## [ФРАГМЕНТ ТЕКСТА]
* * * *
Председатель: Очень хорошо. Это всё, что я хотел знать.

Симерс: Номер 80 о котором я подробно говорил с британской делегацией…

Председатель: Вам не нужно рассказывать мне об этом.

Симерс: Я полагал, что не будет возражения. Я бы хотел попросить, чтобы это в любом случае допустили.

Председатель: Да, правильно. Для того, чтобы отдел переводов получил это как можно скорее, трибунал решил об этих документах и единственный вопрос о котором он решил это то, чтобы их перевели. О вопросе их допустимости будет решено после их перевода, и я рассмотрю их по категориям возражений в меморандуме сэра Дэвида.
* * * *
## [РАБОЧЕЕ ЗАДАНИЕ A]
Соберите из записей все строки, в которых встречается слово «Central».

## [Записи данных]
* * * *
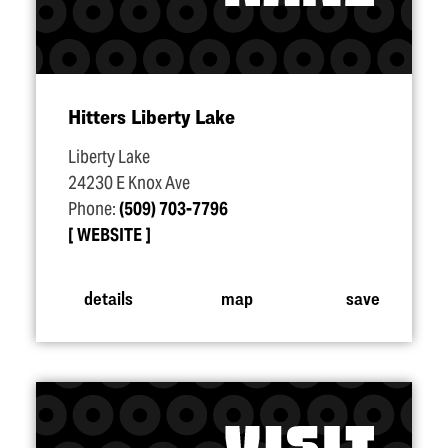
Hitters Liberty Lake
Liberty Lake
24230 E Knox Ave
Phone:
(509) 703-7796
WEBSITE
details
map
save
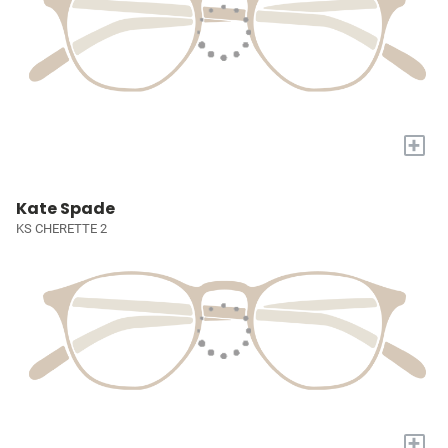
+
Kate Spade
KS CHERETTE 2
+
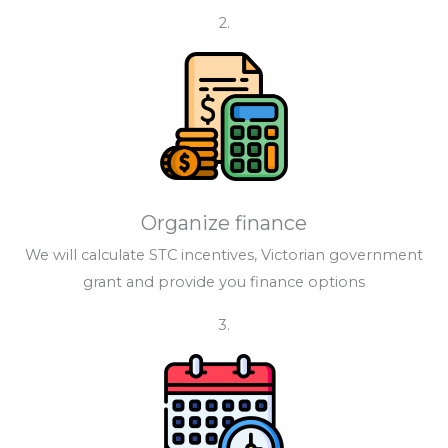
2.
Organize finance
We will calculate STC incentives, Victorian government
grant and provide you finance options
3.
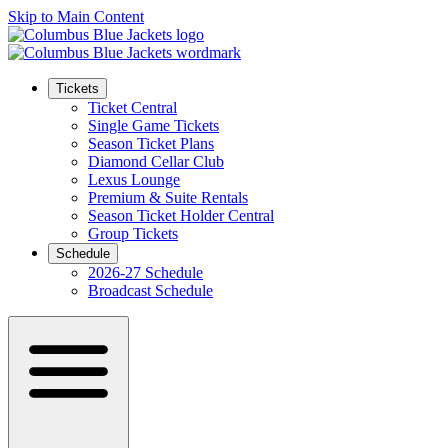
Skip to Main Content
Tickets
Ticket Central
Single Game Tickets
Season Ticket Plans
Diamond Cellar Club
Lexus Lounge
Premium & Suite Rentals
Season Ticket Holder Central
Group Tickets
Schedule
2026-27 Schedule
Broadcast Schedule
* * * *
## [РАБОЧЕЕ ЗАДАНИЕ B]
Обновите фрагмент текста, заменив «трибунал» на «суд». Приведите его заново, начиная со слов «Симерс: Номер 80» и заканчивая словами «меморандуме сэра Дэвида.».

## [ОЖИДАЕМЫЙ РЕЗУЛЬТАТ A]
Ticket Central
Season Ticket Holder Central

## [ОЖИДАЕМЫЙ РЕЗУЛЬТАТ B]
Симерс: Номер 80 о котором я подробно говорил с британской делегацией…

Председатель: Вам не нужно рассказывать мне об этом.

Симерс: Я полагал, что не будет возражения. Я бы хотел попросить, чтобы это в любом случае допустили.

Председатель: Да, правильно. Для того, чтобы отдел переводов получил это как можно скорее, суд решил об этих документах и единственный вопрос о котором он решил это то, чтобы их перевели. О вопросе их допустимости будет решено после их перевода, и я рассмотрю их по категориям возражений в меморандуме сэра Дэвида.